Acrylamide levels vary depending on the food type, cooking temperature and cooking time. The most common sources are hot potato chips, potato crisps, coffee, toast, bread, rolls, sweet plain biscuits and wheat-biscuit-style breakfast cereals.

The Ministry of Primary Industries regularly monitors levels of acrylamide in our food. Its 2011 survey assessed major dietary contributors, such as potato products (crisps, hot chips and roasted potatoes), cereal-based foods (fresh and toasted bread, breakfast cereals, biscuits, muffins, fried rice/noodles and cereal-based snack foods) and nut products (peanut butter, roasted peanuts and cashews). Although levels in potato crisps were significantly lower than in 2006, our overall intake has remained the same, as acrylamide levels in potatoes, hot chips and oven-baked/roasted potatoes appear to have increased in the same period.

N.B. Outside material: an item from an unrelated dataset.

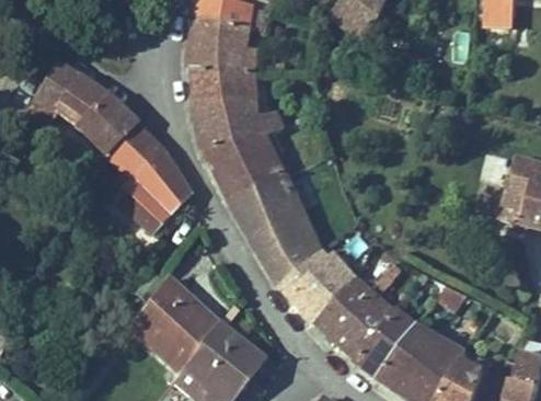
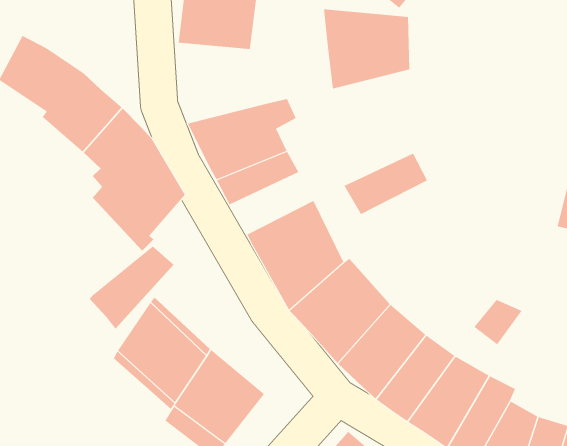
building: [186,66,258,133] -> [323,9,410,89]
building: [229,173,299,225] -> [343,153,428,215]
building: none -> [89,245,174,329]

We may not be able to eliminate acrylamide formation when food is cooked at high temperatures, but steps can be taken to reduce it. Food regulators such as the MPI in New Zealand and Food Standards Australia New Zealand (FSANZ) in Australia are working with industry to reduce acrylamide levels. Food manufacturers, for example, are being encouraged to lower cooking temperatures, use enzymes that reduce acrylamide formation and/or source raw materials with lower levels of the compounds that form acrylamide within the food.

Research is helping this process. For example, a recent British study, published in the Journal of Agricultural and Food Chemistry, investigated the different levels of acrylamide formed when nine potato varieties were processed into french fries after varying lengths of storage time.

At home, reduce your acrylamide intake by following these FSANZ tips:

  • Always follow the manufacturer’s cooking instructions – many have adjusted them as a way to reduce acrylamide formation.

  • Cook potato chips to a light golden colour, and use maximum temperatures of 175°C when deep-frying and 230°C when baking.

  • Don’t store potatoes at temperatures below 8°C, as this increases acrylamide formation.

  • Wash or soak vegetables for several minutes before frying, as this reduces the components that form acrylamide.

  • Toast bread and other foods to the lightest colour acceptable to your taste (the crust will have higher levels of acrylamide).